◆ What you should do: With pictures left out, output exactly the lines of the listing below from the line that has "in the top-left." to the line that has "16: (365, 28)", both lines kept.
[Data shown — start]
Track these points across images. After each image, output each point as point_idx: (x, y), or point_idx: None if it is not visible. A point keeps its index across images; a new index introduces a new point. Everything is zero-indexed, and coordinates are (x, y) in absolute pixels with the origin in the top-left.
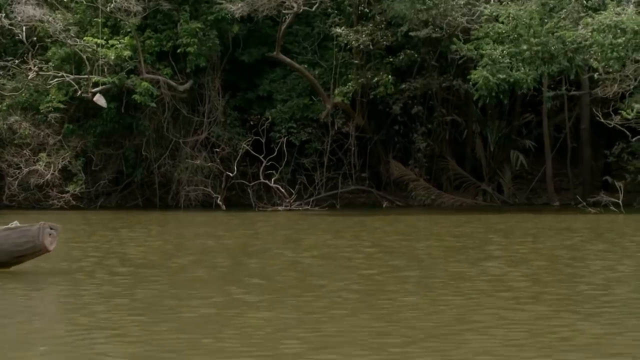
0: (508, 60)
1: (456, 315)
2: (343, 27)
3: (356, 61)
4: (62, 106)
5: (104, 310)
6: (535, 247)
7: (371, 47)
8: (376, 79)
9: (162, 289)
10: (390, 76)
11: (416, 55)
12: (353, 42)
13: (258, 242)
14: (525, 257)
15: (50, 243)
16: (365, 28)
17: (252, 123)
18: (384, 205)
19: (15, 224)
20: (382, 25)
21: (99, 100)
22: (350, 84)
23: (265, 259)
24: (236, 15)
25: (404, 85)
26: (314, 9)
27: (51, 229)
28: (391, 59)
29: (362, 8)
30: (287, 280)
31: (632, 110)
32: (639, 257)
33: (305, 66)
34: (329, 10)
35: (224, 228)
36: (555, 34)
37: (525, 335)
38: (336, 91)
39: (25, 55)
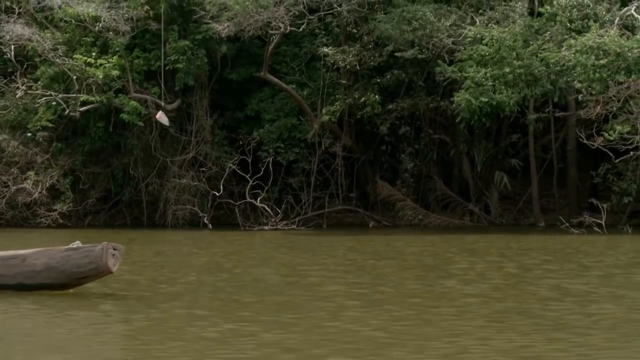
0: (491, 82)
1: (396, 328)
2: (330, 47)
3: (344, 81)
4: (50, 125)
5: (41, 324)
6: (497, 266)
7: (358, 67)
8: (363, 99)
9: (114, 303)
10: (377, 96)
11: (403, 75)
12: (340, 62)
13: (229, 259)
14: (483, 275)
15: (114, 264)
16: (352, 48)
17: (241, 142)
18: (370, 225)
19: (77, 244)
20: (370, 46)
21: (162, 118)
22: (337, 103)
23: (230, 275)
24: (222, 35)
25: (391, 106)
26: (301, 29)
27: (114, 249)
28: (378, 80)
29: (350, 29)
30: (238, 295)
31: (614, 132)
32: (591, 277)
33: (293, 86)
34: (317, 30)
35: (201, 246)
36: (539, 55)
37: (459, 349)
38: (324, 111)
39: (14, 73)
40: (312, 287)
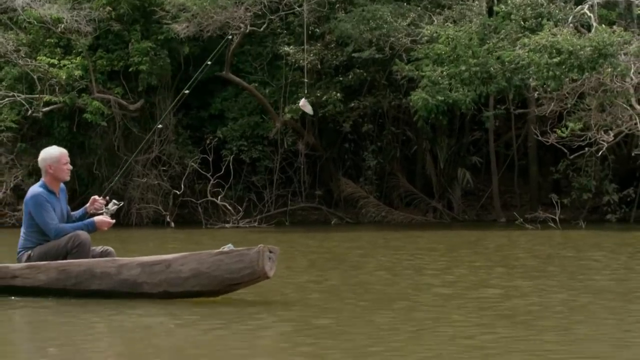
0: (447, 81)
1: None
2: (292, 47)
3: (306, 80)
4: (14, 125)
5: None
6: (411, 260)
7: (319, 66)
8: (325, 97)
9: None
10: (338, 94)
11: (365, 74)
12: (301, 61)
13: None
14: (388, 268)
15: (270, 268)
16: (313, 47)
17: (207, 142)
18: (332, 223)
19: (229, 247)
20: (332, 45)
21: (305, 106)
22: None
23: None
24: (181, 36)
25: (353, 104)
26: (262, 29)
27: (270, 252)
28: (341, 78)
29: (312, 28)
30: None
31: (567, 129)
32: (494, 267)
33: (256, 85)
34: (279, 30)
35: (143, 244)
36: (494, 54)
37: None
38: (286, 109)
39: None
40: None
[Data shown — finish]
[Data shown — start]
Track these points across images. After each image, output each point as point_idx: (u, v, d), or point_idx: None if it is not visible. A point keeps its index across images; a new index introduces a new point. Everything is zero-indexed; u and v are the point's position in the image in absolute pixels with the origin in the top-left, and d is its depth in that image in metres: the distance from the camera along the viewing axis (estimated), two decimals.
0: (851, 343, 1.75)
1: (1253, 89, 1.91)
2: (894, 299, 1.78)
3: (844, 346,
[Data shown — finish]
◆ Exercise result:
Track these points across images. After each image, output each point as point_idx: (x, y), or point_idx: None if it is not visible. A point keeps its index across images; a new index introduces a new point. Everything is zero-indexed, and coordinates are (x, y) in absolute pixels with the origin in the top-left.
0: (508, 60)
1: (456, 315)
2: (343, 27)
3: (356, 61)
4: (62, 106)
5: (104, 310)
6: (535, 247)
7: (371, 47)
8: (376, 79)
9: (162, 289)
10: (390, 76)
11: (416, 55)
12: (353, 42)
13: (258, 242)
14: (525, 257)
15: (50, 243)
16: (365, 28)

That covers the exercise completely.